▶ **Problems**
a) Write out the stretch of the text on personal change from "When we are" through "self with us.", word for word.
b) Write the next part of the text on personal change, picking up after its final sentence.

▶ **Text provided**
= = = =

When we are facing a challenge or have a goal that we intend to accomplish, we are used to asking ourselves the questions: “What do I want to achieve?” and “How can I do that?”. But there is one question that we rarely ask ourselves, and that is “Who do I need to become in order to achieve this?”

So often we think that by changing our circumstances we can change ourselves,but the truth is the other way round: if we change ourselves the circumstances will follow. Otherwise we may succeed in changing the circumstances, only to find that we taken our old self with us.

Whenever you catch yourself saying “if only….” then it is a pretty good indicator that you are blaming the circumstances rather than working on yourself. It doesn’t matter what it is:

“If only I’d had a decent education”
“If only my boss appreciated my work”
“If only I was married/single”
“If only I had known this when I was younger”
“If only I could get lucky”

Let’s take as an example that you have a desire to set up your own company. Ask yourself the question “Who would I need to be to achieve this?”

List the qualities you think you would need, for example: persistence, well-organized, persuasive, etc. etc.

Now act as though you were that person. Use the power of “I am” statements to re-educate yourself about your own qualities. “I am persistent”. “I am well-organized”, “I am persuasive”.

Tuesday
May082007

Consequences

One of my favourite movies is Groundhog Day with Bill Murray and Andie MacDowell. If you’ve seen it you’ll remember that it’s about a cynical tv reporter who is sent to cover an annual small-town Groundhog Day ceremony and finds himself reliving his day over and over again. After hundreds of different variations on how his day turns out, Bill Murray’s character becomes a better person, wins Andie MacDowell’s heart and is released from the cycle.

The great message I got from the movie was the difference even our smallest actions make. It’s rather unfashionable these days to think that our actions have consequences. But the truth is that there is no such thing as an action without consequences. Even doing nothing has consequences, often quite dire ones!

= = = =

▶ **Information supplied**
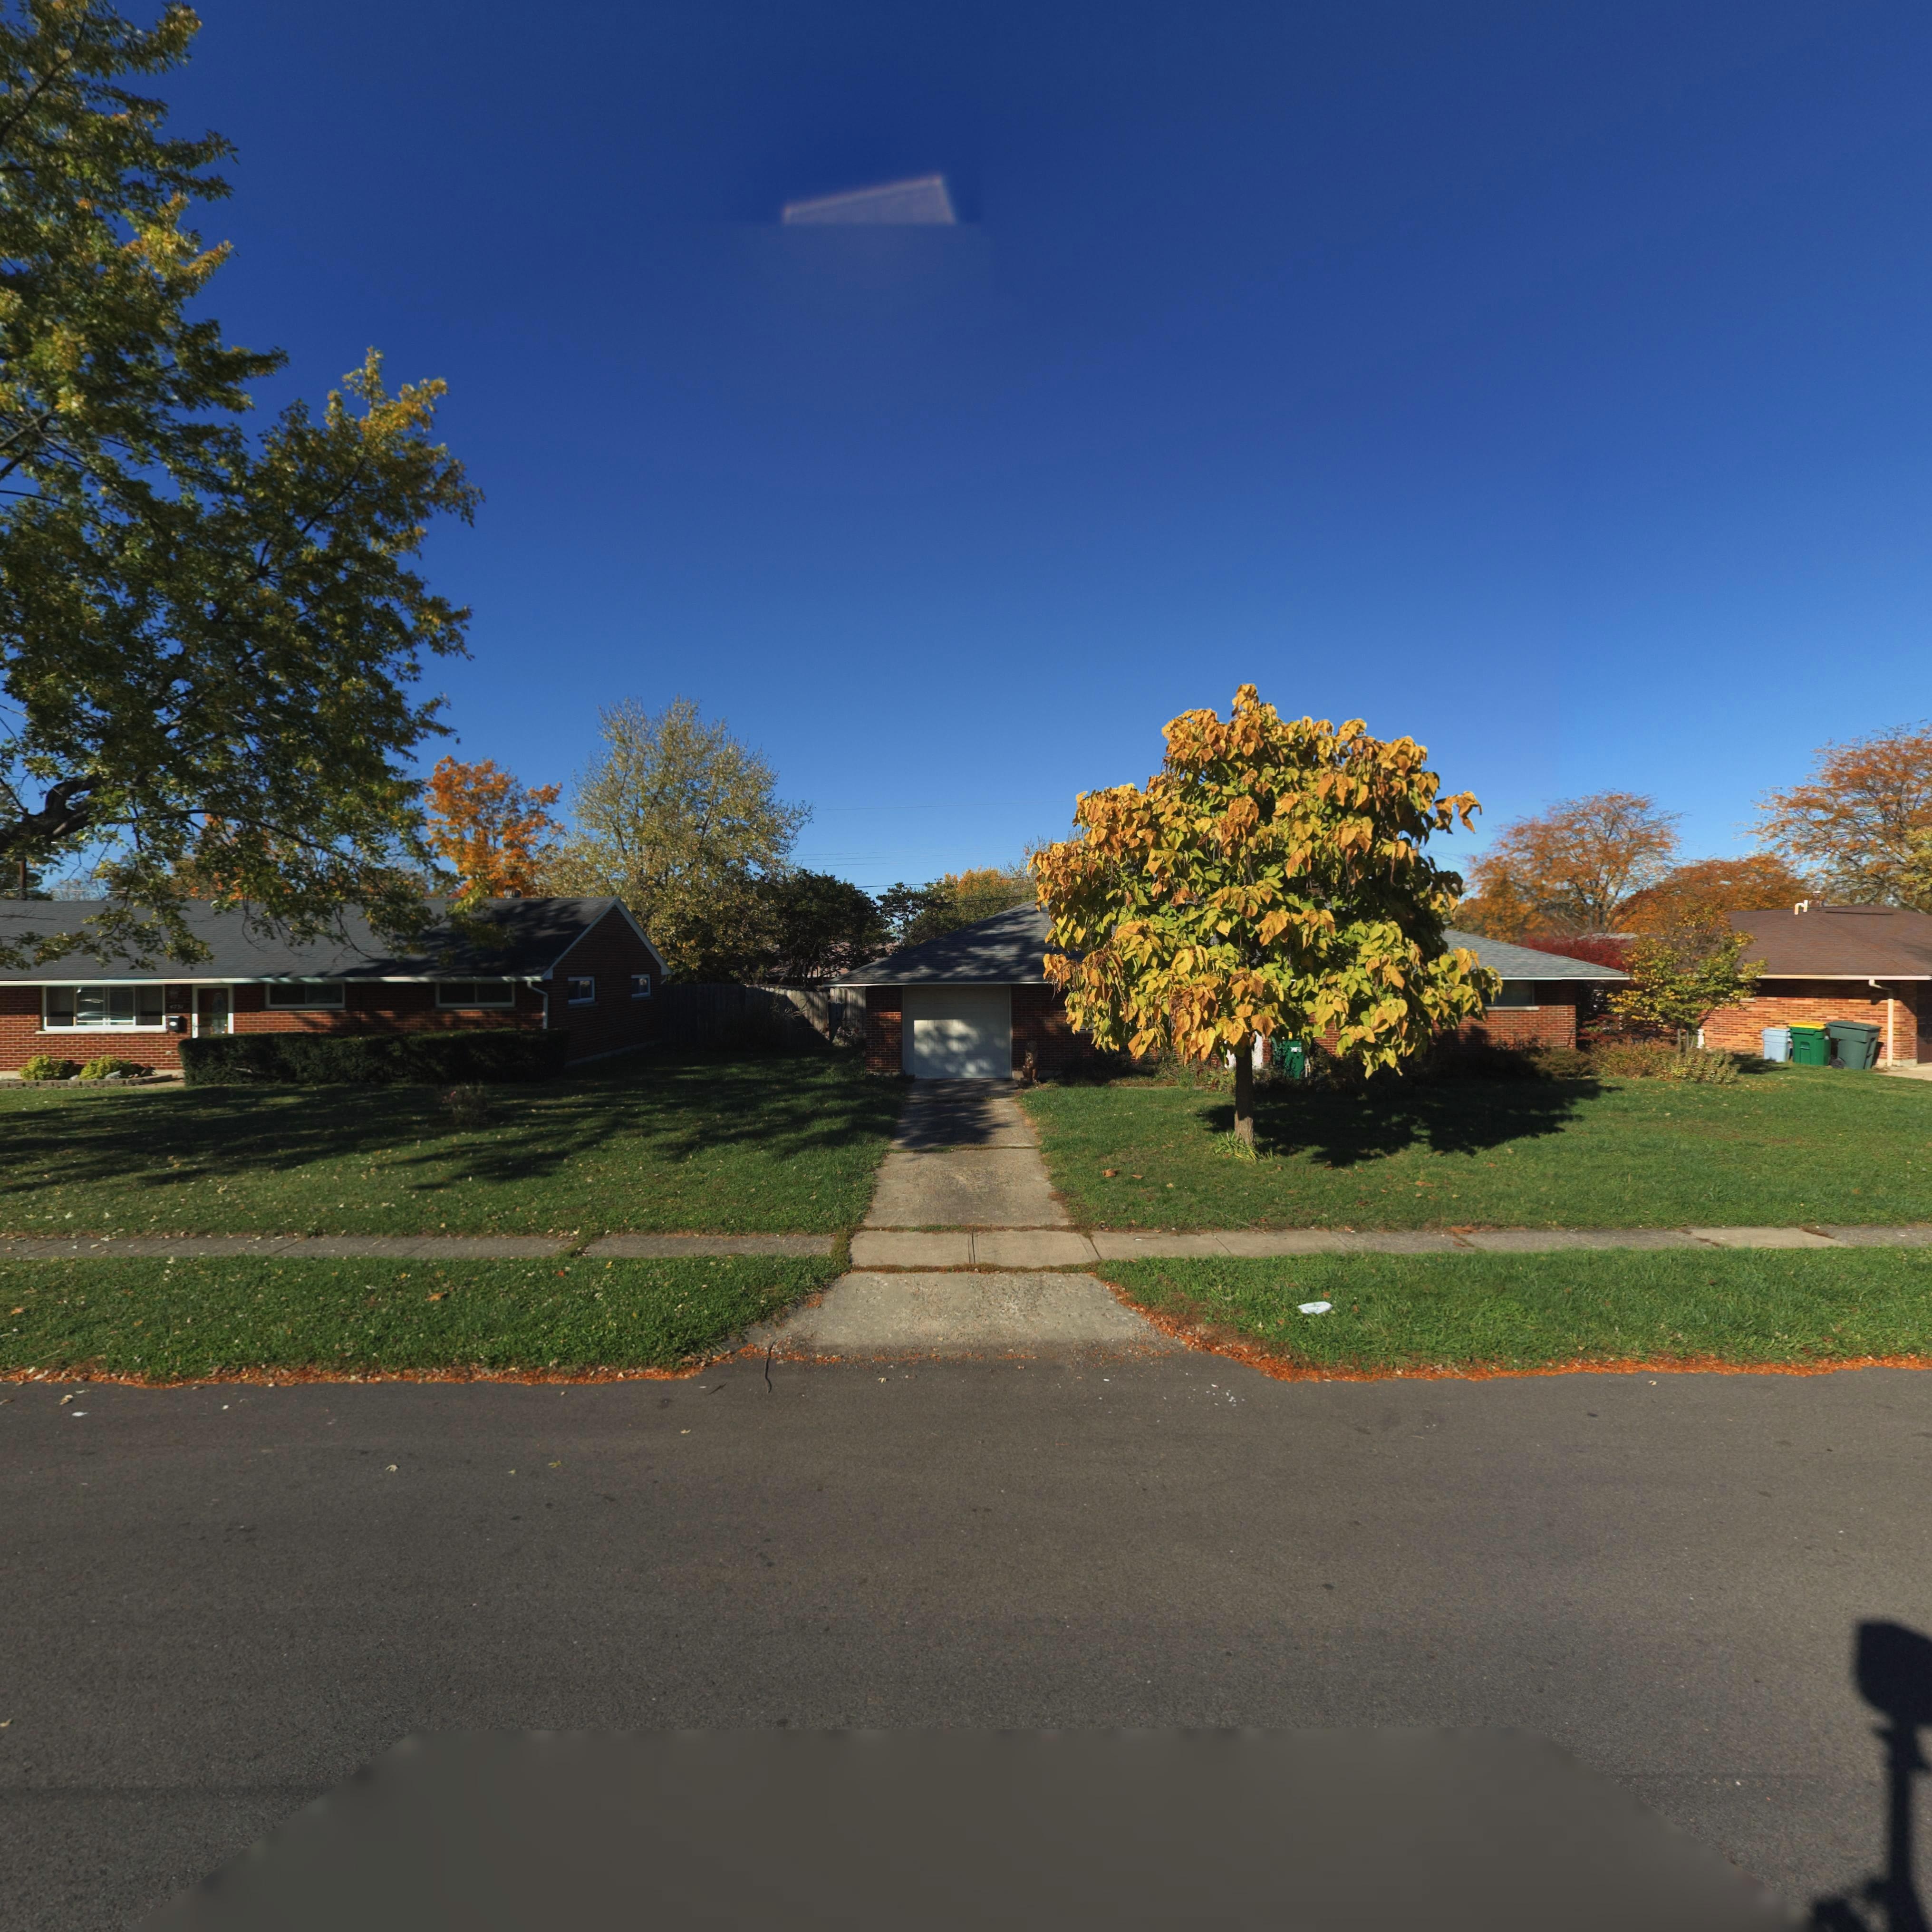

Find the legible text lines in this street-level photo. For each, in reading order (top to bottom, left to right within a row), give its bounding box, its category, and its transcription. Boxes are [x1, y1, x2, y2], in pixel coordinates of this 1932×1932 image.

= = = =

▶ **Answers in order**
a)
When we are facing a challenge or have a goal that we intend to accomplish, we are used to asking ourselves the questions: “What do I want to achieve?” and “How can I do that?”. But there is one question that we rarely ask ourselves, and that is “Who do I need to become in order to achieve this?”

So often we think that by changing our circumstances we can change ourselves,but the truth is the other way round: if we change ourselves the circumstances will follow. Otherwise we may succeed in changing the circumstances, only to find that we taken our old self with us.

b)
It is an excellent idea to get into the habit of thinking about the consequences of our actions. And to realise that most of the things that we like and dislike in our lives are the consequences of our previous actions… or lack of them. Of course there are vast numbers of things that happen to us every day that are out of our control, but it’s our reaction to them that makes all the difference.

So let’s take a few examples. If you are in debt and have money troubles, it’s the consequence of hundreds, perhaps thousands, of little actions in which you have spent more than you had available. If you are overweight and unfit, again it is the consequence of a long series of decisions to eat too much and to take too little exercise. And eventually this chain may lead to a complete breakdown of your health.

So you might like to try this exercise. Tomorrow spend some time consciously looking at your actions and asking yourself: “What would be the long-term consequences of doing this?”. So for instance if you are tempted to skip your daily exercise session, ask yourself what the consequence of taking your exercise would be: feeling more alive during the day, a sense of achievement, establishing a good habit, making yourself healthier, stronger and more resilient.

What on the other hand would be the consequences of not taking your exercise? Feeling guilty and lethargic, a sense of failure, getting fatter, weaker and more pathetic in every way!

Faced with those two visions, which are you going to go for?

Monday
May072007

How to get where you want to be

Let’s take an example of a set of goals which someone might draft for themselves for a three to five year time horizon:

1. To set up a training institute for self-development courses.

2. To recruit and train associates for duplicating the business.

3. To purchase a suitable property in a historic building.

4. To apply the 80/20 principle to clients to increase their profitability by 300%.

5. To improve working systems so that personal efficiency in increased by 60%.

6. To design and implement a health and physical fitness regime with the intention of increasing effectiveness and life-span.

These goals are ambitious… achievable. BUT…………

……………. are they BORING or WHAT??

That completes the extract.